Gaining from human knowledge and understanding human feelings are both pretty high demands for NLP, but that is also why Shum believes it may be the key to general AI.

Shum is responsible for Microsoft’s AI efforts, and the company is currently throwing a lot of its research strength behind mastering NLP. Microsoft has released a visual, speech, knowledge graph, and search AI API package called Cognitive Services, and one part of that is the Language Understanding Intelligent Service, or LUIS.

What LUIS is meant to achieve, Shum says, is: “You say something, and it can parse what you say into verbs and nouns.” This way, a machine can understand the contextual background to a conversation through one or more passes, along with sentiment and intentions, so that eventually it can also converse with the user in a familiar style. LUIS’s technology can be used for developing chatbots with more human conversational skills.

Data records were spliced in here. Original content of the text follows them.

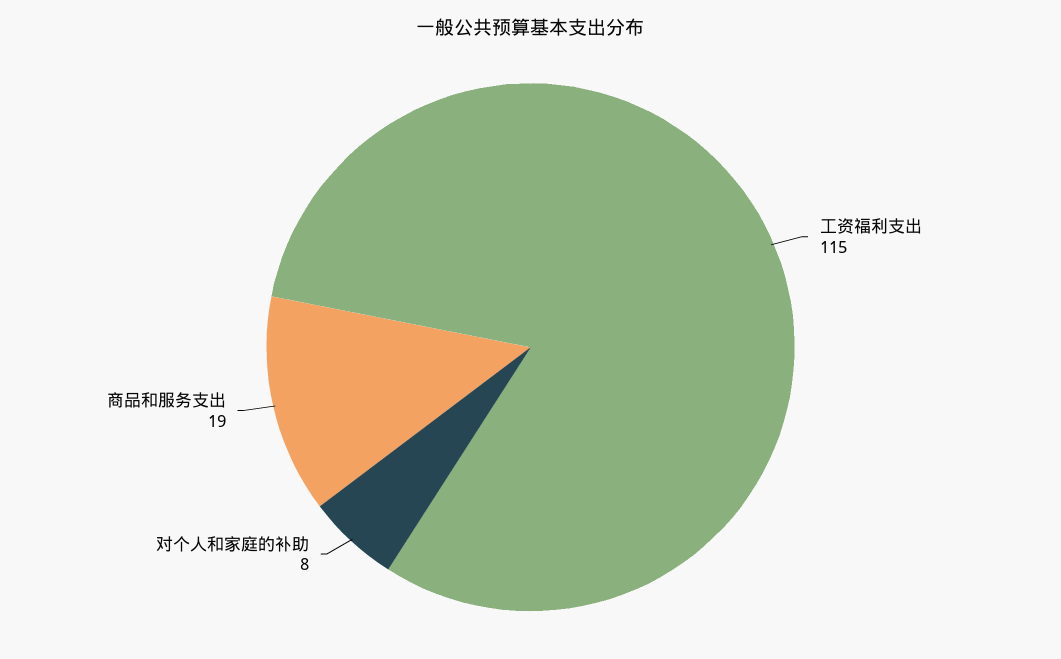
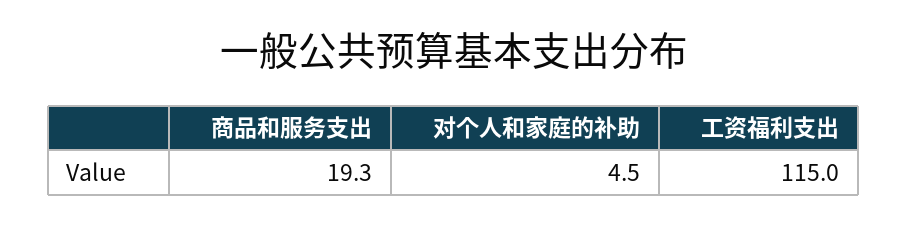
  {
    "工资福利支出": 115,
-   "对个人和家庭的补助": 8,
+   "对个人和家庭的补助": 4.5,
    "商品和服务支出": 19.3
  }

Microsoft’s XiaoIce chatbot in China has been something of a success already, but in spite of its ability to chat, sing songs, and even write short poems, it still isn’t capable of fully human interaction. And yet, Microsoft has been very pleased with it nonetheless, because it has reached a level that few chatbots are able to, hitting an average of 23 conversational turns per session (CPS), already far surpassing Siri and Alexa.

As more and more chatbots come online, Microsoft hopes to be able to train a genuinely conversational AI, and Shum reiterates that this is the approach Microsoft believes will, someday, lead to a true general AI.

In Arrival, once Dr. Banks learns the aliens’ language, she is able to perceive future events, which allows her to play a part in averting disaster for both humanity and aliens.

Our fate doesn’t likely hang on our learning a new language, nor is it likely to give us superpowers. But language itself is already a superpower, in a way. And whatever AI we create in the future, whether it will be able to understand us or not, sympathize with and learn with us or not, will depend on its ability to comprehend natural human language.